# Food and Beverages From Customers...



## Beast12 (Sep 11, 2007)

Well, it happens all the time:

You are working at a property and a little old lady pokes her head out the door: "Would you guys like something to drink?"

I usually say SURE. Then out she comes a few minutes later with some coffee that usually tastes like battery acid. So, what do you do? I take a sip or two and kind of tip it a bit a pour some out. Do that a few times until it is gone. 

The other day we went to a job and had a customer offer us SALTY CHEESE? What the....?!?! I passed on that. 

About 6 weeks ago we went to a customers house. I get there and find out the homeowners is one of my teachers I had from time to time in elementary school. She is Dutch. So, morning break comes and she asks us if we would like some snacks. Sure that would be great. I forget what she brought out but I actually ate it.  Then, just before lunch she comes out and asks us if we would like some pizza for lunch. Heck ya! So, when we stop for lunch she invites us in and proceeds to feed us pizza, yogurt, granola bars, Gatorade, juice and fruit! What a nice lady. I think she said she is going to call us back in the fall to do more work. I won't pack a lunch that day.

● Data provided:
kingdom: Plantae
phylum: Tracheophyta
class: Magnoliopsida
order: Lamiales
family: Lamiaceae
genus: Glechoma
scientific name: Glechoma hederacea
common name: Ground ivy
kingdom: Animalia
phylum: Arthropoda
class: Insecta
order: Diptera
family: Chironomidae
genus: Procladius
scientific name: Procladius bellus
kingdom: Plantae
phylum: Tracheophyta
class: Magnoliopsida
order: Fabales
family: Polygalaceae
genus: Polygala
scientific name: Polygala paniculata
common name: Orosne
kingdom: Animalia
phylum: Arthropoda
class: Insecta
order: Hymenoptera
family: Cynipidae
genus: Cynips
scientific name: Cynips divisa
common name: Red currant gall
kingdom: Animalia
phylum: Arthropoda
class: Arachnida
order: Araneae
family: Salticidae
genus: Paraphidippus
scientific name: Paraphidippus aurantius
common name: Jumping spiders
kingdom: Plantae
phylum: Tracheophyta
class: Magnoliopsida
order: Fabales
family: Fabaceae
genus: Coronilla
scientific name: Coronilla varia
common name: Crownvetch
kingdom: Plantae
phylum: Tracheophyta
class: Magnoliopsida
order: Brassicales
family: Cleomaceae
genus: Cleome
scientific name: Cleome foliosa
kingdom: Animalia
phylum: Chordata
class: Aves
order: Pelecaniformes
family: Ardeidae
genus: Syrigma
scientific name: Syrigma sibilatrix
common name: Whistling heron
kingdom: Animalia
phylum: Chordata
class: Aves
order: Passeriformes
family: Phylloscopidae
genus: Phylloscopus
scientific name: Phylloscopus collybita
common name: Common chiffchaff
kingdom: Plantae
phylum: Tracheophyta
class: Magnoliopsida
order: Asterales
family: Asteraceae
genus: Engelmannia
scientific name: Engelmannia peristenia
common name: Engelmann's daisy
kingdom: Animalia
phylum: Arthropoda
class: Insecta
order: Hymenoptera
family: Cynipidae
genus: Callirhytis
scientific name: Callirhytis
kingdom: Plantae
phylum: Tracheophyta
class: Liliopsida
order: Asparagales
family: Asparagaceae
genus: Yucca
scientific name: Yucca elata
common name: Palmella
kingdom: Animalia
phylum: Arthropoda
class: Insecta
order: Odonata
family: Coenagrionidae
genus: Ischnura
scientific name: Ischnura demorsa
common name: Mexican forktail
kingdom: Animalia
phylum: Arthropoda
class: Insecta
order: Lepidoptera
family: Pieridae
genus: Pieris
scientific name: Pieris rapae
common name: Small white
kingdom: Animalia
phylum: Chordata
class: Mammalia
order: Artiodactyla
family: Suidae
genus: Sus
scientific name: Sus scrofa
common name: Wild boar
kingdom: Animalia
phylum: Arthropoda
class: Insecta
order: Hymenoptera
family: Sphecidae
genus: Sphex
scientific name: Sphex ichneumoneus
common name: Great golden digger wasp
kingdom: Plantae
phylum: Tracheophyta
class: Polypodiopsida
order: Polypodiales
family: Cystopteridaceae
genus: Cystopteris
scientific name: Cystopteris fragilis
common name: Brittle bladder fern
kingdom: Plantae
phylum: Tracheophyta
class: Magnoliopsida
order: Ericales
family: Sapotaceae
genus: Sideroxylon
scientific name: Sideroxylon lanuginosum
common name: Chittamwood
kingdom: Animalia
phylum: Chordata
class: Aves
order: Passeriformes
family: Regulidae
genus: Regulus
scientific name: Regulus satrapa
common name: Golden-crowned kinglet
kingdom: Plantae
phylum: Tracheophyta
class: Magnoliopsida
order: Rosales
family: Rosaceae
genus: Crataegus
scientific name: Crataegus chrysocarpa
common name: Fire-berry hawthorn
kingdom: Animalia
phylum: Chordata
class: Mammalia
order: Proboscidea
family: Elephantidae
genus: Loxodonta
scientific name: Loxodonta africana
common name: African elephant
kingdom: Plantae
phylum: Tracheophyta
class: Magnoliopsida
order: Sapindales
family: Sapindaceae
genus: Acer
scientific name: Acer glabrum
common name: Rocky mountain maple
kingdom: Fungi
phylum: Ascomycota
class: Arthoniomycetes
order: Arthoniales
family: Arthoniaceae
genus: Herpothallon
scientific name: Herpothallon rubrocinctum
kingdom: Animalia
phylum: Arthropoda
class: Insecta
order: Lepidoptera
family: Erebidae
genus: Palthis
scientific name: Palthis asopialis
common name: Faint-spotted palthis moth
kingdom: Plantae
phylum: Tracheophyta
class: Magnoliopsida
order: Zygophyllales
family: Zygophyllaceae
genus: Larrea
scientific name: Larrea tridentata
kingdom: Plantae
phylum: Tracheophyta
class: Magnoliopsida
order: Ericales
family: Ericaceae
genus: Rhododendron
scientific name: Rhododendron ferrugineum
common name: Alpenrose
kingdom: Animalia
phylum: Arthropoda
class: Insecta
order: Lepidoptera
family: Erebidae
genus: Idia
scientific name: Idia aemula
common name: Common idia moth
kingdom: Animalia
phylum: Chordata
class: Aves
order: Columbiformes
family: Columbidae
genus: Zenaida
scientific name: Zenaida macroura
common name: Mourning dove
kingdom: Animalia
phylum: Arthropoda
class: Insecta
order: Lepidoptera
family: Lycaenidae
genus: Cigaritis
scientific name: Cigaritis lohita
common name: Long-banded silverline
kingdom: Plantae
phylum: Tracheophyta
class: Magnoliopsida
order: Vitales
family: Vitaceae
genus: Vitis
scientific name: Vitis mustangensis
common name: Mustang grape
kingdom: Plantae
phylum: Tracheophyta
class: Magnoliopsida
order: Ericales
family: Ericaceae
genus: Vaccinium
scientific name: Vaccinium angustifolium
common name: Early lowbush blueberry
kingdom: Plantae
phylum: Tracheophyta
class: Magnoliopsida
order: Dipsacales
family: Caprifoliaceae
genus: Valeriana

● Given request 1:
In the forum post about food from customers, what did one customer offer that the poster turned down?
● Given request 2:
Change every "kingdom" to "domain" in the entries, starting at their first line and ending at the line containing "order: Diptera", and give back only those lines.

● Exercise solution 1:
Salty cheese.

● Exercise solution 2:
domain: Plantae
phylum: Tracheophyta
class: Magnoliopsida
order: Lamiales
family: Lamiaceae
genus: Glechoma
scientific name: Glechoma hederacea
common name: Ground ivy
domain: Animalia
phylum: Arthropoda
class: Insecta
order: Diptera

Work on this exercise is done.